*** Excerpt provided ***
Plus (+) or minus (-) – The ratings from “AA” to “CCC” may be modified by the addition of a plus (+) or minus (-) sign to show relative standing within the major rating categories.

“NR” – This indicates that no rating has been requested, or that there is insufficient information on which to base a rating, or that Standard & Poor’s does not rate a particular obligation as a matter of policy.

Local Currency and Foreign Currency Risks - Standard & Poor’s issuer credit ratings make a distinction between foreign currency ratings and local currency ratings. An issuer’s foreign currency rating will differ from its local currency rating when the obligor has a different capacity to meet its obligations denominated in its local currency, vs. obligations denominated in a foreign currency.

Moody’s long-term ratings are forward-looking opinions of the relative credit risks of financial obligations with an original maturity of one year or more. Such ratings reflect both the likelihood of default on contractually promised payments and the expected financial loss suffered in the event of default. The following summarizes the ratings used by Moody’s for long-term debt:

“Aaa” – Obligations rated “Aaa” are judged to be of the highest quality, subject to the lowest level of credit risk.

“Aa” – Obligations rated “Aa” are judged to be of high quality and are subject to very low credit risk.

“A” – Obligations rated “A” are judged to be upper-medium grade and are subject to low credit risk.

“Baa” – Obligations rated “Baa” are judged to be medium-grade and subject to moderate credit risk and as such may possess certain speculative characteristics.

“Ba” – Obligations rated “Ba” are judged to be speculative and are subject to substantial credit risk.

“B” – Obligations rated “B” are considered speculative and are subject to high credit risk.

“Caa” – Obligations rated “Caa” are judged to be speculative of poor standing and are subject to very high credit risk.

“Ca” – Obligations rated “Ca” are highly speculative and are likely in, or very near, default, with some prospect of recovery of principal and interest.

“C” – Obligations rated “C” are the lowest rated and are typically in default, with little prospect for recovery of principal or interest.
*** Supplied entries ***
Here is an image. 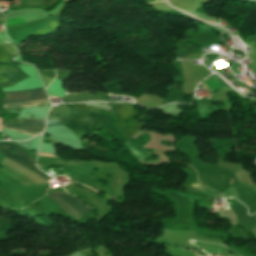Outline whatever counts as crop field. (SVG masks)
<instances>
[{
  "label": "crop field",
  "mask_w": 256,
  "mask_h": 256,
  "mask_svg": "<svg viewBox=\"0 0 256 256\" xmlns=\"http://www.w3.org/2000/svg\"><path fill=\"white\" fill-rule=\"evenodd\" d=\"M204 84L212 92L225 87L224 83L221 80H219L216 76H212L209 80L205 81ZM204 84H202V86L206 87Z\"/></svg>",
  "instance_id": "crop-field-5"
},
{
  "label": "crop field",
  "mask_w": 256,
  "mask_h": 256,
  "mask_svg": "<svg viewBox=\"0 0 256 256\" xmlns=\"http://www.w3.org/2000/svg\"><path fill=\"white\" fill-rule=\"evenodd\" d=\"M58 196H60L65 202H67L69 205L73 206L79 213H81L82 215L89 210L90 208H88L82 201H80L77 198H73L71 196H67L65 194H61V193H56ZM57 195L55 194H49V196L51 197V199L57 204L59 205L61 208H63L64 210H66L73 218L75 219H79L80 215L74 208L70 207L67 203H65L61 198H59ZM65 211V212H66Z\"/></svg>",
  "instance_id": "crop-field-2"
},
{
  "label": "crop field",
  "mask_w": 256,
  "mask_h": 256,
  "mask_svg": "<svg viewBox=\"0 0 256 256\" xmlns=\"http://www.w3.org/2000/svg\"><path fill=\"white\" fill-rule=\"evenodd\" d=\"M224 210H226V209H224Z\"/></svg>",
  "instance_id": "crop-field-11"
},
{
  "label": "crop field",
  "mask_w": 256,
  "mask_h": 256,
  "mask_svg": "<svg viewBox=\"0 0 256 256\" xmlns=\"http://www.w3.org/2000/svg\"><path fill=\"white\" fill-rule=\"evenodd\" d=\"M39 155H44V156H54V155H51V154H43V153H39ZM56 157V156H54Z\"/></svg>",
  "instance_id": "crop-field-9"
},
{
  "label": "crop field",
  "mask_w": 256,
  "mask_h": 256,
  "mask_svg": "<svg viewBox=\"0 0 256 256\" xmlns=\"http://www.w3.org/2000/svg\"><path fill=\"white\" fill-rule=\"evenodd\" d=\"M194 254H196V253H194ZM197 255V254H196ZM197 256H199V255H197Z\"/></svg>",
  "instance_id": "crop-field-10"
},
{
  "label": "crop field",
  "mask_w": 256,
  "mask_h": 256,
  "mask_svg": "<svg viewBox=\"0 0 256 256\" xmlns=\"http://www.w3.org/2000/svg\"><path fill=\"white\" fill-rule=\"evenodd\" d=\"M192 186H194L196 189L208 194L209 196L211 197H218L217 193H215L214 191L208 189V188H205L204 186L196 183V184H192Z\"/></svg>",
  "instance_id": "crop-field-6"
},
{
  "label": "crop field",
  "mask_w": 256,
  "mask_h": 256,
  "mask_svg": "<svg viewBox=\"0 0 256 256\" xmlns=\"http://www.w3.org/2000/svg\"><path fill=\"white\" fill-rule=\"evenodd\" d=\"M10 149H15L17 152L14 154V153L10 152ZM0 152L4 156H6V157H8V158H10V159H12V160L22 164L23 166H25L27 168L32 169L35 173L41 175L43 178H45L47 180L50 179V177H48L47 175L43 174L42 172L39 171V169H37L35 167L34 162L17 145H0Z\"/></svg>",
  "instance_id": "crop-field-3"
},
{
  "label": "crop field",
  "mask_w": 256,
  "mask_h": 256,
  "mask_svg": "<svg viewBox=\"0 0 256 256\" xmlns=\"http://www.w3.org/2000/svg\"><path fill=\"white\" fill-rule=\"evenodd\" d=\"M125 147H127L129 149V151L134 155V157L139 158V159H149L150 156L152 155V152H149L146 149H143L139 146H136L133 143H126L125 145H123ZM145 153H149V155H145Z\"/></svg>",
  "instance_id": "crop-field-4"
},
{
  "label": "crop field",
  "mask_w": 256,
  "mask_h": 256,
  "mask_svg": "<svg viewBox=\"0 0 256 256\" xmlns=\"http://www.w3.org/2000/svg\"><path fill=\"white\" fill-rule=\"evenodd\" d=\"M5 94H6V98H4V103L48 99V96L46 95L44 88L8 91V92H5ZM45 101H49V100L7 103V104H4V106L45 102ZM27 106H31V105H27ZM21 107H26V106H21ZM21 107H18V108H21ZM2 127L13 130V131L27 133L32 136H35L44 131L45 120L21 119V123L11 121L9 124H7L4 122Z\"/></svg>",
  "instance_id": "crop-field-1"
},
{
  "label": "crop field",
  "mask_w": 256,
  "mask_h": 256,
  "mask_svg": "<svg viewBox=\"0 0 256 256\" xmlns=\"http://www.w3.org/2000/svg\"><path fill=\"white\" fill-rule=\"evenodd\" d=\"M22 23H25L24 19H9L7 20L6 26H15Z\"/></svg>",
  "instance_id": "crop-field-7"
},
{
  "label": "crop field",
  "mask_w": 256,
  "mask_h": 256,
  "mask_svg": "<svg viewBox=\"0 0 256 256\" xmlns=\"http://www.w3.org/2000/svg\"><path fill=\"white\" fill-rule=\"evenodd\" d=\"M223 194L226 197L233 196L235 198H238V195H237L236 191L232 187H230L227 191L223 192Z\"/></svg>",
  "instance_id": "crop-field-8"
}]
</instances>
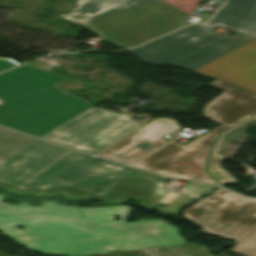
***
Your goal:
According to the credit rating definitions, what level of credit risk applies to obligations that Moody's rates "Ba"? These entries have no connection to the credit rating definitions.

Solution to this task:
Substantial credit risk.